### DATA FOR THIS EXERCISE
##########

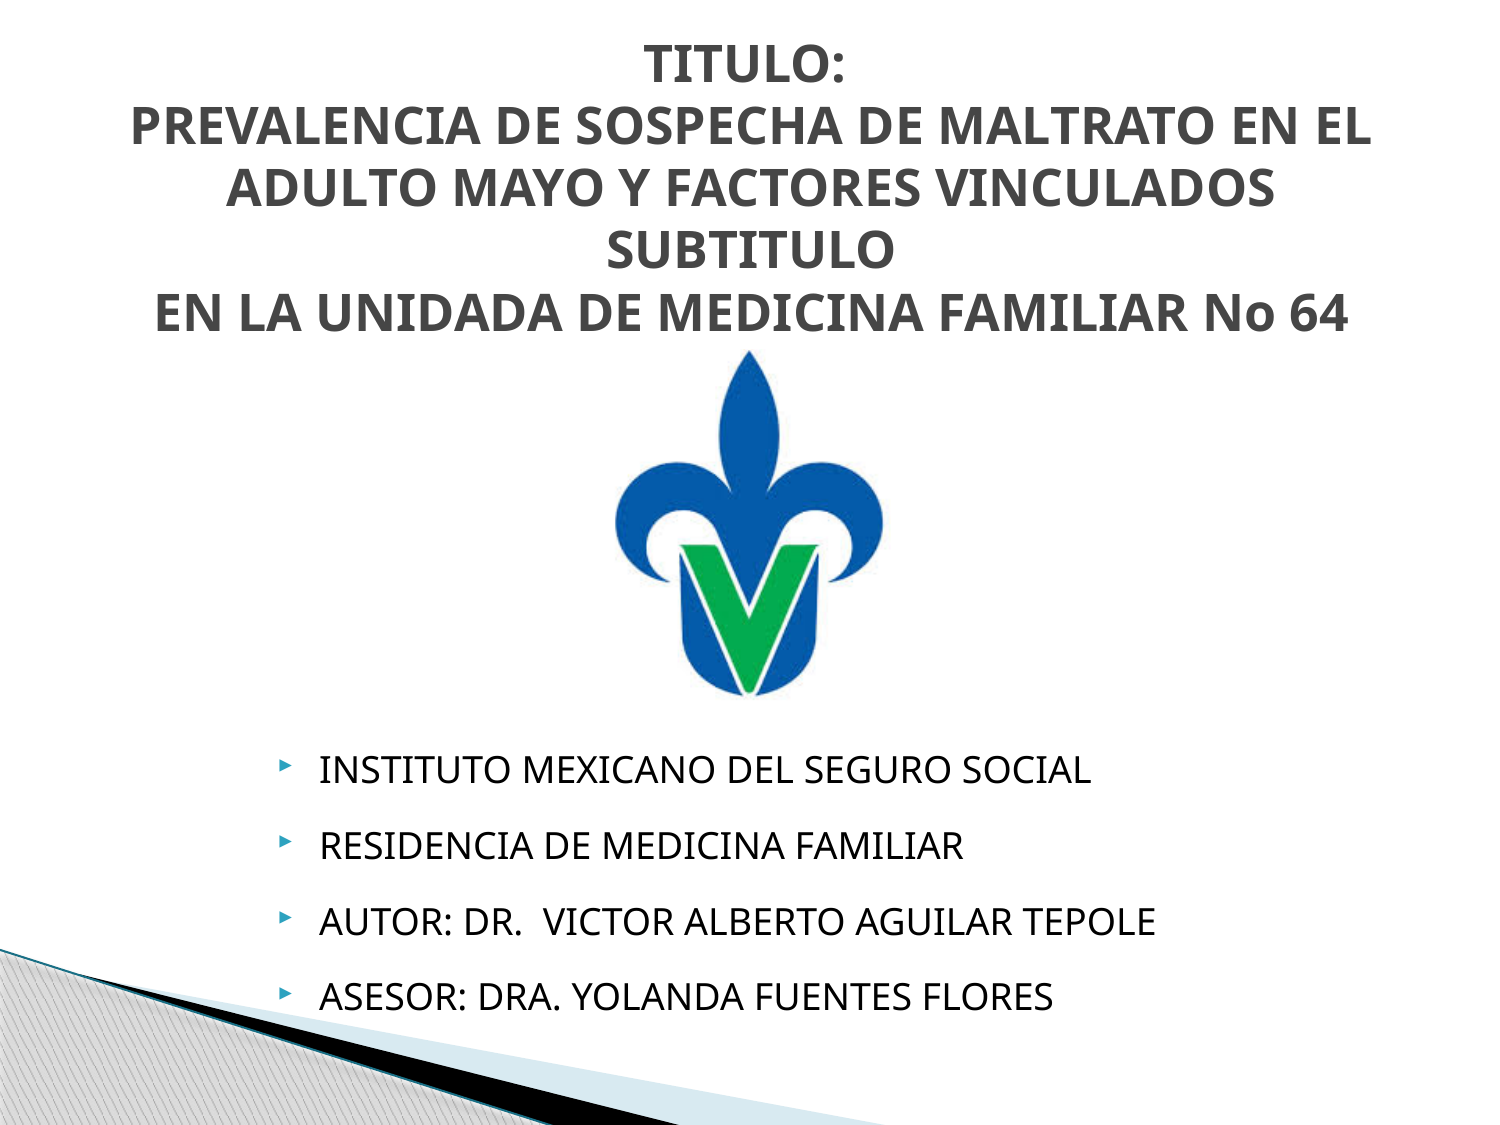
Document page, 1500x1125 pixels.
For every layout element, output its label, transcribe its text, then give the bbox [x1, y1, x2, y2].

picture [577, 349, 923, 708]
title TITULO: PREVALENCIA DE SOSPECHA DE MALTRATO EN EL ADULTO MAYO Y FACTORES VINCULADOS SUBTITULO EN LA UNIDADA DE MEDICINA FAMILIAR No 64 [76, 19, 1427, 445]
list INSTITUTO MEXICANO DEL SEGURO SOCIAL RESIDENCIA DE MEDICINA FAMILIAR AUTOR: DR. VICTOR ALBERTO AGUILAR TEPOLE ASESOR: DRA. YOLANDA FUENTES FLORES [244, 716, 1270, 1059]
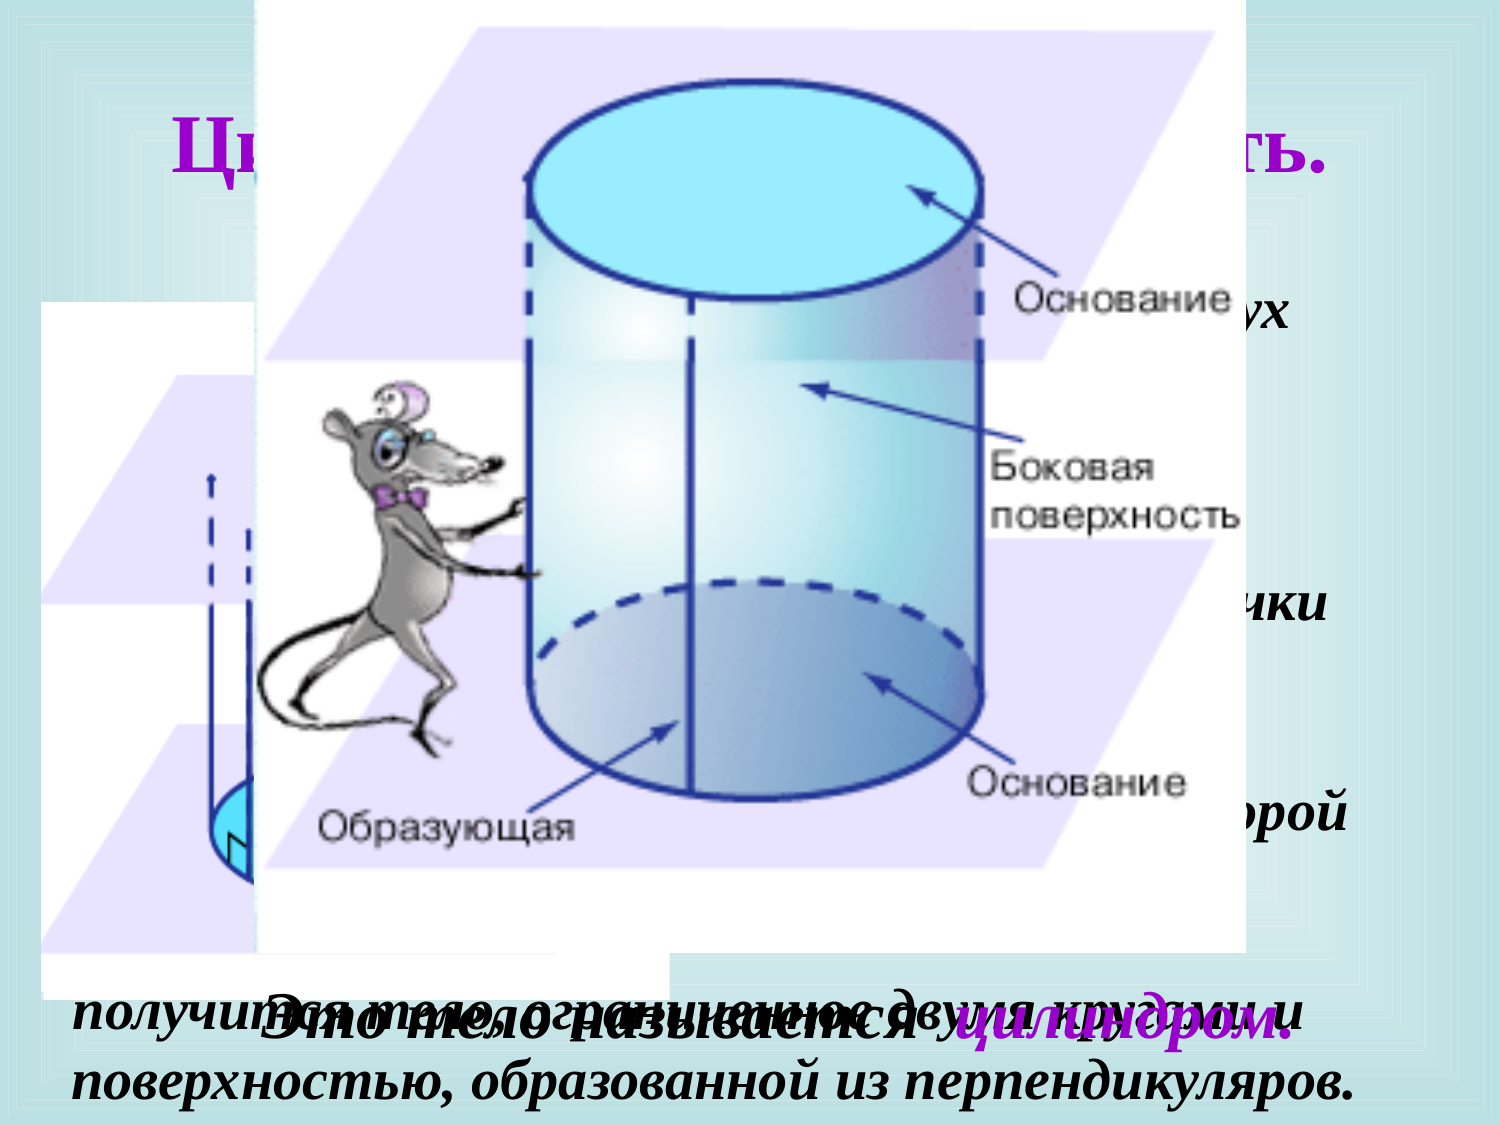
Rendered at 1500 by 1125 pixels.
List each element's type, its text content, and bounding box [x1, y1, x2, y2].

##########

### INSTRUCTIONS TO FOLLOW
Considering only the data above, return the lines in which "pixels" occurs.

### EXERCISE RESPONSE
Document page, 1500x1125 pixels.
Rendered at 1500 by 1125 pixels.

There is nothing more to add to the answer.